People who manipulate are outstanding in their ability to find people who are vulnerable to being manipulated.

Agree. There are people who are sociopaths,...they act like this because they have been taught this. There are people who are psychopaths,...they act like this because they are naturally like this. Many leaders of people (business, politics, and religion) fit these personality profiles. Then,...there is good old fashioned neurotypical social behavior which thrives on a degree of dishonesty and deception, commonly known as "little white lies" that are often considered "polite" or "politically correct" so that feelings don't get hurt or so that the communication does not come off as "blunt" or "rude".

Personally,...all of that behavior, regardless of underlying causes or intent,...really just comes off as deceptive and makes me distrustful of the other person. Don't give me a relaxed smile and a calm voice and try to BS me.
 
If only people would explain fair and square what's practical for them. I feel suited when people are suiting themselves in the genuine sense and not contorting.

And if on the odd occasion they over-promised, what's so bad about clarifying? I have to do that. It's the song and the dance and pretending not to make a song and dance I can't stand.

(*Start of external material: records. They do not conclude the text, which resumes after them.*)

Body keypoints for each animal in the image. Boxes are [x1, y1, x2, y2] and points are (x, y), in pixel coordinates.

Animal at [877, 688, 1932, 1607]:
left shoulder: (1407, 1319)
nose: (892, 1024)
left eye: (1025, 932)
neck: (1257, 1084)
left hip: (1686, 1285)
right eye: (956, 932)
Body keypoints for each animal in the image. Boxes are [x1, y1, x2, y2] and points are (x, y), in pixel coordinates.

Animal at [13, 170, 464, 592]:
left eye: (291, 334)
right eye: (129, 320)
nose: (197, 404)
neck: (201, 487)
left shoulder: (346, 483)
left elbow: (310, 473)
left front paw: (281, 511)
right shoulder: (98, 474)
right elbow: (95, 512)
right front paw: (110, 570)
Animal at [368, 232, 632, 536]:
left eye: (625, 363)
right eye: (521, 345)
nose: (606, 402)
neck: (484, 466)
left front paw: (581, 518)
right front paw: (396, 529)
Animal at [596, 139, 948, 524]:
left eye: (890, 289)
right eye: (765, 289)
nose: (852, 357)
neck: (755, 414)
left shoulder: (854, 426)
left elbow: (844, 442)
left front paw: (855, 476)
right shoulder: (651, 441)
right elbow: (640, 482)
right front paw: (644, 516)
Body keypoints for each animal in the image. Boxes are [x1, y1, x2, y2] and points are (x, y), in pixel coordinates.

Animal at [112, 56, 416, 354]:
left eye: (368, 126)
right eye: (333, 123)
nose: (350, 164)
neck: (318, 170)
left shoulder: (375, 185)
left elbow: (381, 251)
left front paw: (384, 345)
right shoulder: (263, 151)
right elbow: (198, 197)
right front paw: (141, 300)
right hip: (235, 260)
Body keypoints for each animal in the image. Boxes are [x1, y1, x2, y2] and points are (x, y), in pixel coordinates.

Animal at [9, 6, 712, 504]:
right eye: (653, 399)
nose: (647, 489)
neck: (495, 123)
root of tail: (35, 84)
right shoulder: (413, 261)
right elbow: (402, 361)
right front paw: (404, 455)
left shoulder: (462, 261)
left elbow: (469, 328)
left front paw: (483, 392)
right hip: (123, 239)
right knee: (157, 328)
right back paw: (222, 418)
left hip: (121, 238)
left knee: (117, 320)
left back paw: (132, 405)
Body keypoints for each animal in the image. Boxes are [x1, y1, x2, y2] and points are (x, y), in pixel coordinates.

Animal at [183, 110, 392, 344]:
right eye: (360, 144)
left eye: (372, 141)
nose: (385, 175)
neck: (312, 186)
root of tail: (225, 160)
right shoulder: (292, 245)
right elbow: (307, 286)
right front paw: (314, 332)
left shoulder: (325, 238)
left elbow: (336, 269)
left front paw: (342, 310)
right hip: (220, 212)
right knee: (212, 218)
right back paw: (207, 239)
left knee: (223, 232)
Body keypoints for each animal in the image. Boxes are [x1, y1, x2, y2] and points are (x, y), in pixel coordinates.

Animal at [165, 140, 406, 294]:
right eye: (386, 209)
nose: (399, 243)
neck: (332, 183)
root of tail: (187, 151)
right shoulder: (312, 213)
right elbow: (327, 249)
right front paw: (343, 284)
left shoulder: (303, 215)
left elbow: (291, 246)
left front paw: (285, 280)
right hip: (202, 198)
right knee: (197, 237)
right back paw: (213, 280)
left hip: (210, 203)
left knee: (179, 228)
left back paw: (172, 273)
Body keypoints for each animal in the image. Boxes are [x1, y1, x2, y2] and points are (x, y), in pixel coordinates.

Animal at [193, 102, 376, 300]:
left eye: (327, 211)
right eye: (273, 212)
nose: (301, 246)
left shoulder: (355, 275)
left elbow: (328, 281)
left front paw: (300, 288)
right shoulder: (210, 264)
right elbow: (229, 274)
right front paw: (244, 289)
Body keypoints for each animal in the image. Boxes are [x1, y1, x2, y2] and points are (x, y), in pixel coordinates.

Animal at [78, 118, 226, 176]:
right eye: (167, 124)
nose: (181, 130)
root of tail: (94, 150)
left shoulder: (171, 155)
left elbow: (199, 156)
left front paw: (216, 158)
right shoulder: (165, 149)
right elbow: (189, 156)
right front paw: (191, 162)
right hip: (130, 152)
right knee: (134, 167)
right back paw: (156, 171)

Pandering to "my ego" which I haven't got - i.e flaunting theirs!
 
If only people would explain fair and square what's practical for them. I feel suited when people are suiting themselves in the genuine sense and not contorting.

And if on the odd occasion they over-promised, what's so bad about clarifying? I have to do that. It's the song and the dance and pretending not to make a song and dance I can't stand.

Pandering to "my ego" which I haven't got - i.e flaunting theirs!